Records from a data source:
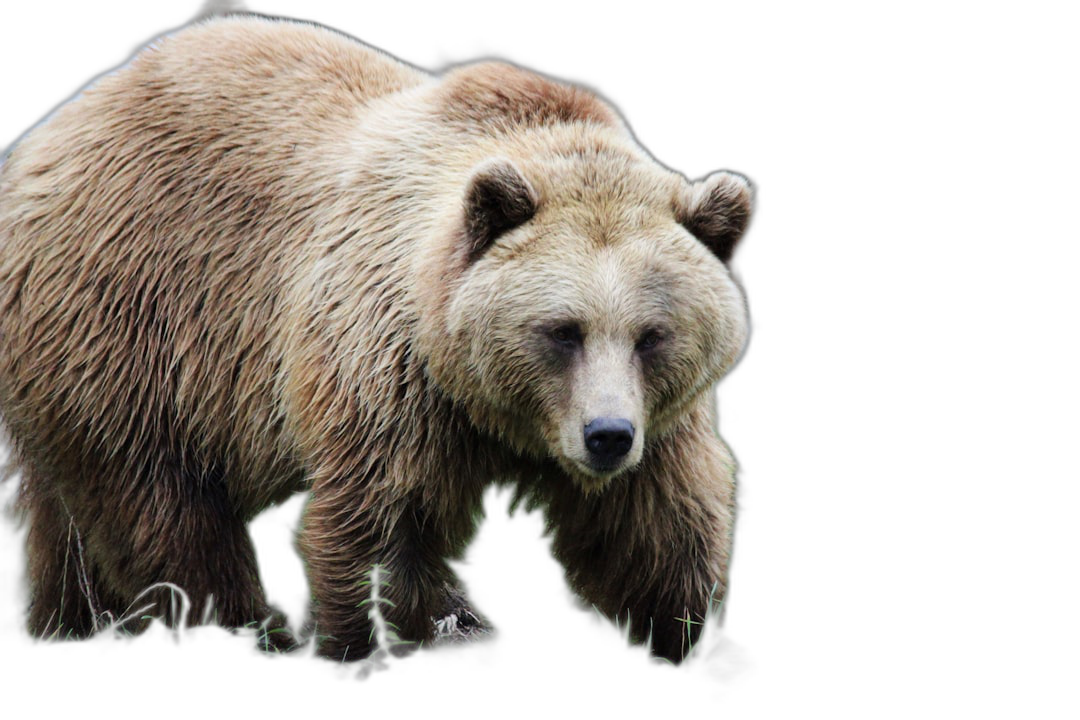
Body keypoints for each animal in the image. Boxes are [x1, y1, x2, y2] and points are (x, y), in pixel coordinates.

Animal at [0, 14, 756, 660]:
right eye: (561, 330)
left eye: (652, 335)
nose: (606, 437)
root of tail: (51, 131)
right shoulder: (390, 369)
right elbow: (385, 519)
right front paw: (383, 636)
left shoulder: (661, 421)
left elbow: (660, 529)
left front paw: (685, 629)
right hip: (129, 311)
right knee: (159, 499)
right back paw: (248, 625)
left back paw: (77, 620)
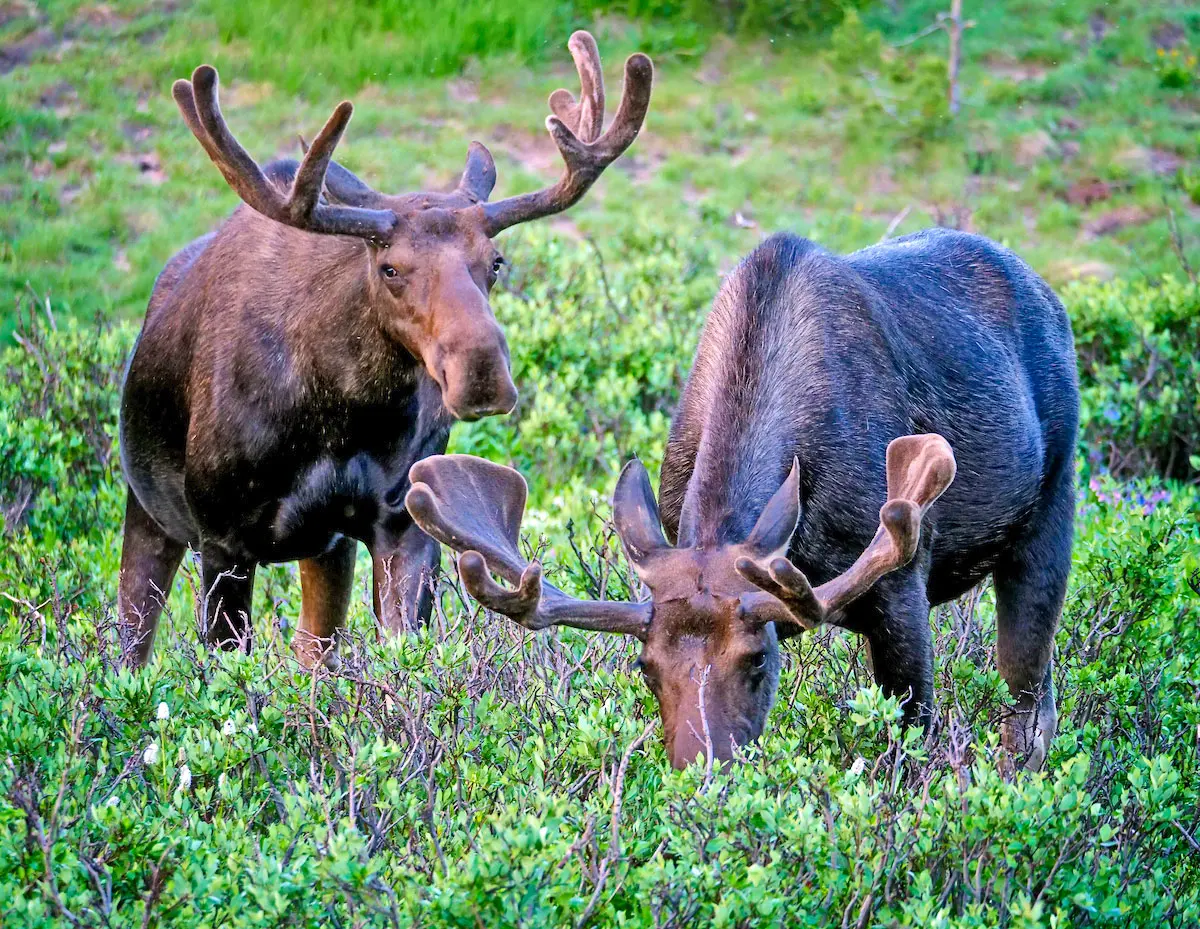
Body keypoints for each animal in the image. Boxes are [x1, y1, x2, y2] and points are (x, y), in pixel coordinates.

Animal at [117, 32, 653, 669]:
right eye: (390, 267)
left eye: (496, 262)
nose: (481, 374)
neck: (339, 416)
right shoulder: (223, 539)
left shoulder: (402, 521)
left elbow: (404, 649)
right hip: (148, 513)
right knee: (128, 644)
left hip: (326, 548)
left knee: (312, 650)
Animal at [405, 229, 1079, 772]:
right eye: (645, 668)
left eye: (757, 660)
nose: (701, 772)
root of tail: (1048, 293)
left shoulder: (901, 582)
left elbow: (913, 741)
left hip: (1053, 505)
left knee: (1030, 704)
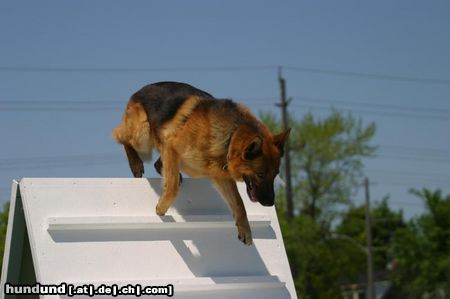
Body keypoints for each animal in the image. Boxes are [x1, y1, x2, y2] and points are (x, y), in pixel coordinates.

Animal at [110, 82, 290, 246]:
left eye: (275, 175)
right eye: (260, 174)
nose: (270, 203)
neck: (230, 138)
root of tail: (139, 91)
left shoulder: (221, 177)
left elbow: (239, 204)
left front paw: (245, 230)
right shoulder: (171, 146)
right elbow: (172, 188)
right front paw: (161, 208)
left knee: (156, 163)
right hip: (143, 134)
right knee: (120, 135)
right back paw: (135, 163)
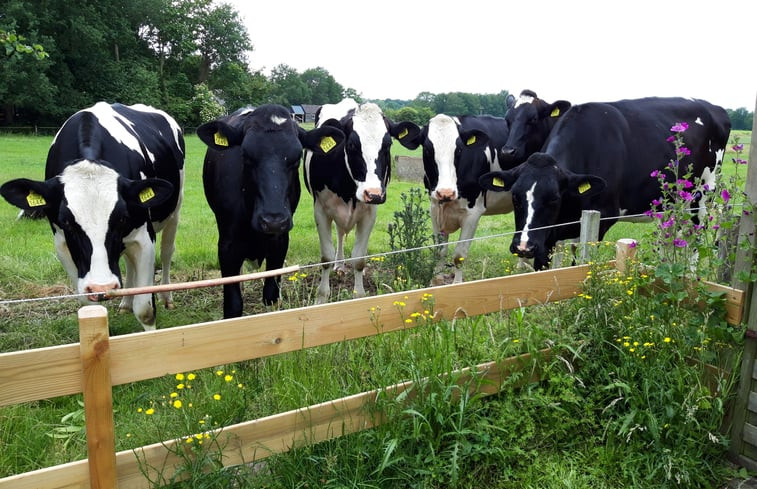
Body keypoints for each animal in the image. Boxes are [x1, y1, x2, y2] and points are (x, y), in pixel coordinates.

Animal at [1, 103, 185, 332]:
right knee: (128, 262)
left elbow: (144, 309)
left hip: (175, 209)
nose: (102, 286)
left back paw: (166, 297)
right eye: (66, 221)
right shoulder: (62, 244)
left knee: (167, 251)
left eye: (122, 217)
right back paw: (125, 302)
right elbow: (89, 306)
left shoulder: (144, 237)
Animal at [198, 104, 346, 316]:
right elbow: (233, 306)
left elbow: (271, 297)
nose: (273, 221)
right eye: (245, 155)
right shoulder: (227, 245)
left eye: (297, 158)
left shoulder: (280, 241)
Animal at [302, 97, 420, 304]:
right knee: (340, 235)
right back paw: (339, 265)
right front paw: (321, 298)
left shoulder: (369, 213)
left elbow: (358, 259)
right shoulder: (320, 210)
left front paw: (359, 295)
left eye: (388, 145)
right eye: (351, 145)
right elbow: (326, 257)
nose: (373, 193)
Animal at [396, 113, 512, 282]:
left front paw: (456, 283)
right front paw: (436, 279)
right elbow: (439, 250)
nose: (446, 192)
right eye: (428, 150)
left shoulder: (473, 213)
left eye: (459, 151)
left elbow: (459, 256)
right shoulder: (434, 207)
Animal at [478, 96, 732, 268]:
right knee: (668, 237)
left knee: (695, 240)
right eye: (515, 196)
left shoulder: (601, 217)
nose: (523, 246)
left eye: (553, 199)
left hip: (702, 197)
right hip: (669, 204)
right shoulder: (547, 235)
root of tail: (716, 108)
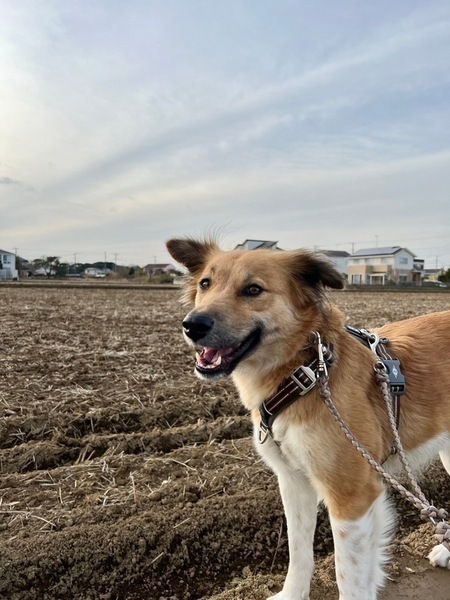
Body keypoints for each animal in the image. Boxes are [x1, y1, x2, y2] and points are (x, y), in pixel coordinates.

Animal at [166, 237, 450, 600]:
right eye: (205, 283)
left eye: (253, 289)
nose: (193, 325)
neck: (305, 373)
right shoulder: (293, 481)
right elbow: (298, 551)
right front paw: (291, 594)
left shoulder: (351, 495)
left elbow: (349, 577)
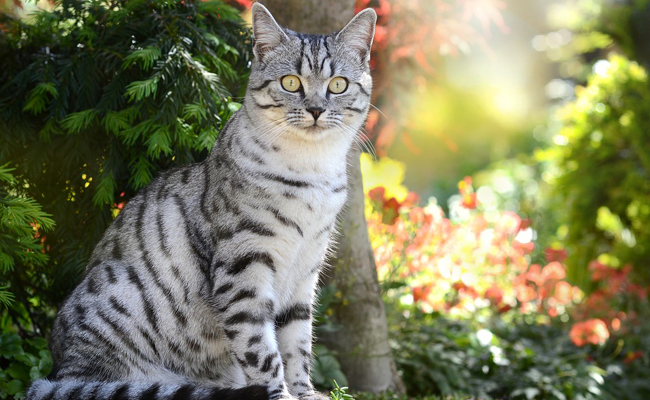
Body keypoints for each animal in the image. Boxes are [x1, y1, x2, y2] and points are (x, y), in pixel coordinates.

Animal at [26, 2, 374, 400]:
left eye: (338, 85)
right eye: (290, 82)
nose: (316, 109)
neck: (311, 172)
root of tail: (60, 374)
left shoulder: (304, 272)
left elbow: (297, 344)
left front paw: (304, 392)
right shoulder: (242, 270)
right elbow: (262, 351)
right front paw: (280, 393)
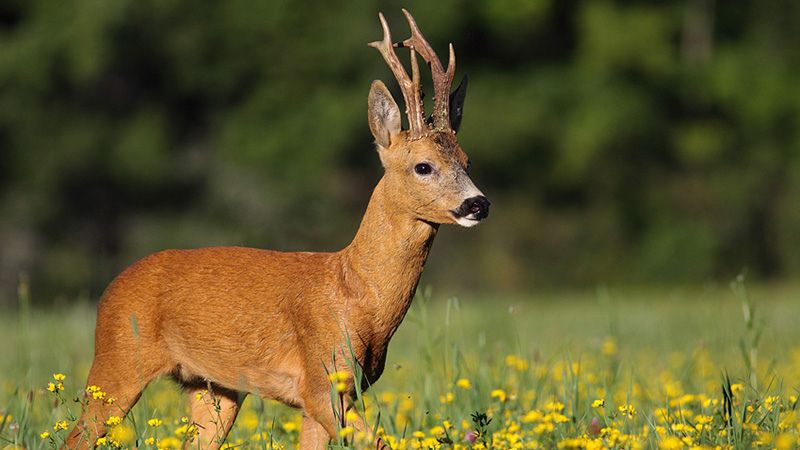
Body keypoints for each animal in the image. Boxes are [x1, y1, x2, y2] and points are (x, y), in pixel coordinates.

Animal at [64, 9, 489, 450]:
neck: (357, 293)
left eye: (467, 161)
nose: (478, 204)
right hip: (118, 360)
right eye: (423, 165)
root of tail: (109, 291)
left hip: (214, 387)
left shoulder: (328, 395)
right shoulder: (321, 381)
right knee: (76, 436)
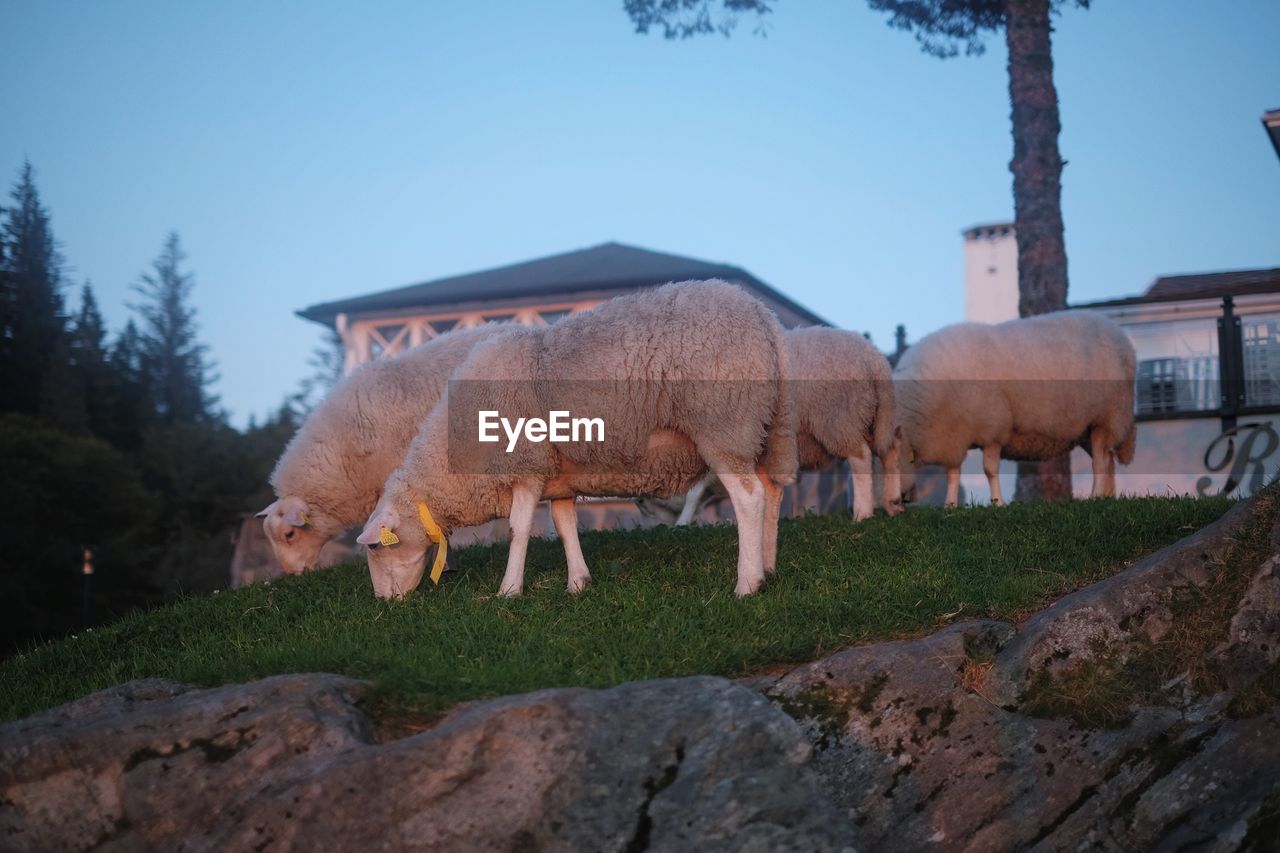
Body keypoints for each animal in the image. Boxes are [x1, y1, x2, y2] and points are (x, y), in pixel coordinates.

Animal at [355, 280, 793, 596]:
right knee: (771, 491)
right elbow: (565, 526)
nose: (384, 601)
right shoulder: (558, 478)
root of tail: (763, 316)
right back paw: (769, 567)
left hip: (725, 424)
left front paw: (508, 590)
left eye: (375, 548)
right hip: (766, 427)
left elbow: (517, 529)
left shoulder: (526, 467)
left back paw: (747, 583)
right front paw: (578, 584)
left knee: (749, 498)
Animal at [890, 308, 1141, 502]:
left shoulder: (992, 427)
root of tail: (1122, 339)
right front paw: (950, 507)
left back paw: (1095, 496)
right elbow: (953, 474)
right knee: (1108, 459)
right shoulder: (954, 435)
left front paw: (997, 503)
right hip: (1087, 431)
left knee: (1100, 463)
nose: (898, 500)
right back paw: (1108, 498)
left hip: (1106, 418)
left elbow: (989, 470)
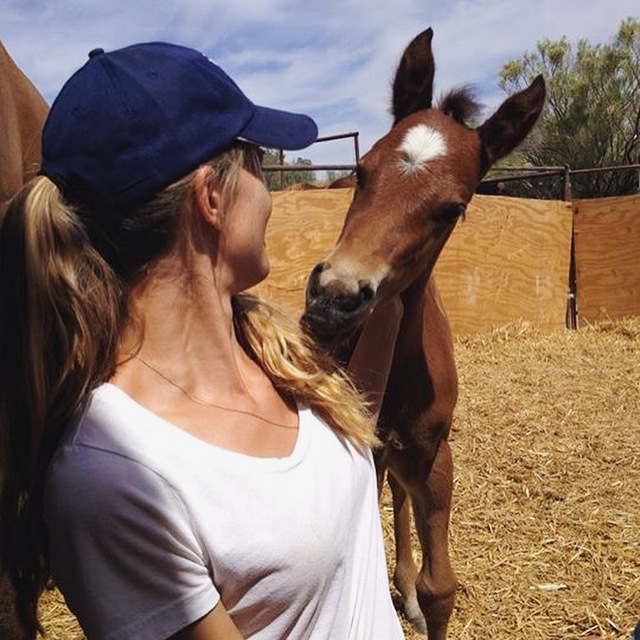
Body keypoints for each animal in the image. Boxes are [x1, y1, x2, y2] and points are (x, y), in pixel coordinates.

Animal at [301, 28, 545, 639]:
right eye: (362, 171)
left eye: (452, 208)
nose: (335, 297)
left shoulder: (435, 456)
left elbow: (442, 589)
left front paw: (418, 592)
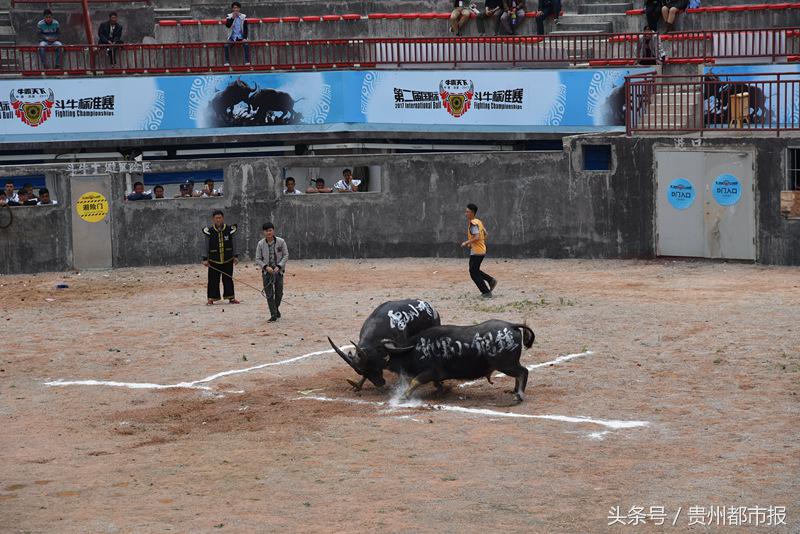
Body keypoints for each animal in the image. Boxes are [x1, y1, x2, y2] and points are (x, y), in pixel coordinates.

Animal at [382, 320, 536, 404]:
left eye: (390, 355)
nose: (386, 366)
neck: (417, 348)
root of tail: (511, 326)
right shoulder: (435, 375)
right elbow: (436, 383)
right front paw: (440, 391)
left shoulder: (429, 372)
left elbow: (415, 381)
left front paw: (403, 397)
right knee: (520, 374)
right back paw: (514, 391)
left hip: (506, 365)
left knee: (523, 372)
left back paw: (519, 395)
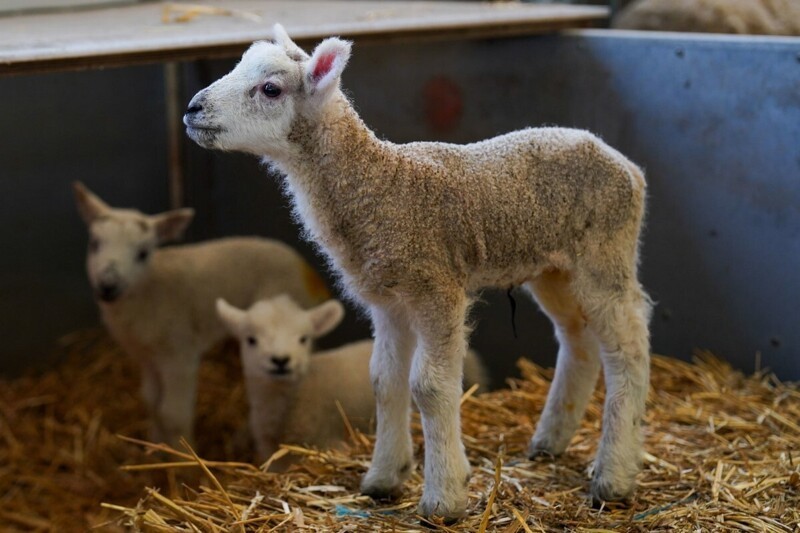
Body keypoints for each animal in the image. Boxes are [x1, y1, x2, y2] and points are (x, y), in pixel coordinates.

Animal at [71, 181, 328, 446]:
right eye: (94, 244)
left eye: (142, 253)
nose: (108, 285)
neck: (150, 289)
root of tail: (309, 273)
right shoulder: (147, 356)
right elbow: (151, 402)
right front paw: (155, 444)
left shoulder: (179, 353)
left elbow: (172, 415)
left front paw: (183, 452)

- _WORK INSTRUCTIONS_
Copy out all of the entries exactly as they stand, with no pictures in your copy.

- _ANSWER TO THIS TASK_
Body keypoints for each animal in the image. Boxes are [x1, y1, x2, y2] and points are (x, y), in pixel coordinates.

Animal at [0, 14, 756, 660]:
right eye: (561, 330)
left eye: (652, 335)
nose: (606, 437)
root of tail: (51, 131)
right shoulder: (390, 369)
right elbow: (385, 519)
right front paw: (383, 636)
left shoulder: (661, 421)
left elbow: (660, 529)
left front paw: (685, 629)
right hip: (129, 311)
right knee: (159, 499)
right back paw: (248, 625)
left back paw: (77, 620)
Body keypoints for each animal in the image. Boxes are [x1, y1, x2, y2] and points are (x, y), in pixel coordinates.

Animal at [117, 32, 653, 669]:
right eye: (390, 267)
left eye: (496, 262)
nose: (481, 374)
neck: (339, 416)
right shoulder: (223, 539)
left shoulder: (402, 521)
left elbow: (404, 649)
right hip: (148, 513)
right knee: (128, 644)
left hip: (326, 548)
left knee: (312, 650)
Animal at [405, 229, 1079, 772]:
right eye: (645, 668)
left eye: (757, 660)
nose: (701, 772)
root of tail: (1048, 293)
left shoulder: (901, 582)
left elbow: (913, 741)
left hip: (1053, 505)
left knee: (1030, 704)
Body keypoints for each animal in the image. Boxes are [x1, y1, x2, y2] and points are (x, y), in pixel coordinates.

Animal at [110, 82, 290, 246]:
left eye: (275, 175)
right eye: (260, 174)
nose: (270, 203)
neck: (230, 138)
root of tail: (139, 91)
left shoulder: (221, 177)
left elbow: (239, 204)
left front paw: (245, 230)
right shoulder: (171, 146)
right elbow: (172, 188)
right front paw: (161, 208)
left knee: (156, 163)
right hip: (143, 134)
right knee: (120, 135)
right back paw: (135, 163)
Body keypoints for each animal in the image. Boxes are [x1, y1, x2, y2] and points are (x, y), in pixel coordinates.

Animal at [1, 103, 185, 332]:
right knee: (128, 262)
left elbow: (144, 309)
left hip: (175, 209)
nose: (102, 286)
left back paw: (166, 297)
right eye: (66, 221)
right shoulder: (62, 244)
left knee: (167, 251)
left eye: (122, 217)
right back paw: (125, 302)
right elbow: (89, 306)
left shoulder: (144, 237)
Animal at [198, 104, 346, 316]:
right elbow: (233, 306)
left elbow: (271, 297)
nose: (273, 221)
right eye: (245, 155)
right shoulder: (227, 245)
left eye: (297, 158)
left shoulder: (280, 241)
Animal at [302, 97, 420, 304]:
right knee: (340, 235)
right back paw: (339, 265)
right front paw: (321, 298)
left shoulder: (369, 213)
left elbow: (358, 259)
right shoulder: (320, 210)
left front paw: (359, 295)
left eye: (388, 145)
right eye: (351, 145)
right elbow: (326, 257)
nose: (373, 193)
Animal at [396, 113, 512, 282]:
left front paw: (456, 283)
right front paw: (436, 279)
right elbow: (439, 250)
nose: (446, 192)
right eye: (428, 150)
left shoulder: (473, 213)
left eye: (459, 151)
left elbow: (459, 256)
right shoulder: (434, 207)
Animal at [478, 96, 732, 268]:
right knee: (668, 237)
left knee: (695, 240)
right eye: (515, 196)
left shoulder: (601, 217)
nose: (523, 246)
left eye: (553, 199)
left hip: (702, 197)
right hip: (669, 204)
right shoulder: (547, 235)
root of tail: (716, 108)
Body keypoints for each animal in the image. Boxes are [x1, y1, x2, y2] and points are (x, y), in pixel coordinates.

Animal at [166, 237, 450, 600]:
right eye: (205, 283)
left eye: (253, 289)
nose: (193, 325)
neck: (305, 373)
right shoulder: (293, 481)
right elbow: (298, 551)
right front paw: (291, 594)
left shoulder: (351, 495)
left elbow: (349, 577)
Body keypoints for each animal in the image. Boxes are [x1, y1, x2, y2] and points are (x, y), in pixel coordinates.

Animal at [26, 2, 374, 400]:
left eye: (338, 85)
right eye: (290, 82)
nose: (316, 109)
neck: (311, 172)
root of tail: (60, 374)
left shoulder: (304, 272)
left elbow: (297, 344)
left front paw: (304, 392)
right shoulder: (242, 270)
right elbow: (262, 351)
right front paw: (280, 393)
Body keypoints for each animal in the image. Boxes are [x1, y1, x2, y2] and points are (x, y), in pixel coordinates.

Animal at [64, 9, 489, 450]:
neck: (357, 293)
left eye: (467, 161)
nose: (478, 204)
right hip: (118, 360)
right eye: (423, 165)
root of tail: (109, 291)
left hip: (214, 387)
left shoulder: (328, 395)
right shoulder: (321, 381)
right knee: (76, 436)
Body keypoints for each animal in the image. Boxes are [x1, y1, x2, y2] and points are (x, y), in pixel coordinates.

Animal at [355, 280, 793, 596]:
right knee: (771, 491)
right elbow: (565, 526)
nose: (384, 601)
right shoulder: (558, 478)
root of tail: (763, 316)
right back paw: (769, 567)
left hip: (725, 424)
left front paw: (508, 590)
left eye: (375, 548)
right hip: (766, 427)
left elbow: (517, 529)
left shoulder: (526, 467)
left back paw: (747, 583)
right front paw: (578, 584)
left knee: (749, 498)
Animal at [890, 308, 1141, 502]:
left shoulder: (992, 427)
root of tail: (1122, 339)
right front paw: (950, 507)
left back paw: (1095, 496)
right elbow: (953, 474)
right knee: (1108, 459)
right shoulder: (954, 435)
left front paw: (997, 503)
right hip: (1087, 431)
left knee: (1100, 463)
nose: (898, 500)
right back paw: (1108, 498)
left hip: (1106, 418)
left elbow: (989, 470)
Body keypoints for each animal in the image. Boxes are [x1, y1, x2, y2] and points are (x, y), in pixel coordinates.

Animal at [301, 28, 545, 639]:
right eye: (362, 171)
left eye: (452, 208)
nose: (335, 297)
left shoulder: (435, 456)
left elbow: (442, 589)
left front paw: (418, 592)
Body keypoints for each animal in the image. Boxes are [x1, y1, x2, y2] and points are (x, y), in pixel coordinates.

Animal at [382, 320, 536, 404]:
left eye: (390, 355)
nose: (386, 366)
neck: (417, 348)
root of tail: (511, 326)
right shoulder: (435, 375)
right elbow: (436, 383)
right front paw: (440, 391)
left shoulder: (429, 372)
left elbow: (415, 381)
left front paw: (403, 397)
right knee: (520, 374)
right back paw: (514, 391)
left hip: (506, 365)
left knee: (523, 372)
left back paw: (519, 395)
Body keypoints for each animal in the image. Boxes are [x1, y1, x2, y2] and points are (x, y), in pixel coordinates.

Animal at [71, 181, 328, 446]:
right eye: (94, 244)
left eye: (142, 253)
nose: (108, 285)
neck: (150, 289)
root of tail: (309, 273)
right shoulder: (147, 356)
right elbow: (151, 402)
right front paw: (155, 444)
left shoulder: (179, 353)
left elbow: (172, 415)
left front paw: (183, 452)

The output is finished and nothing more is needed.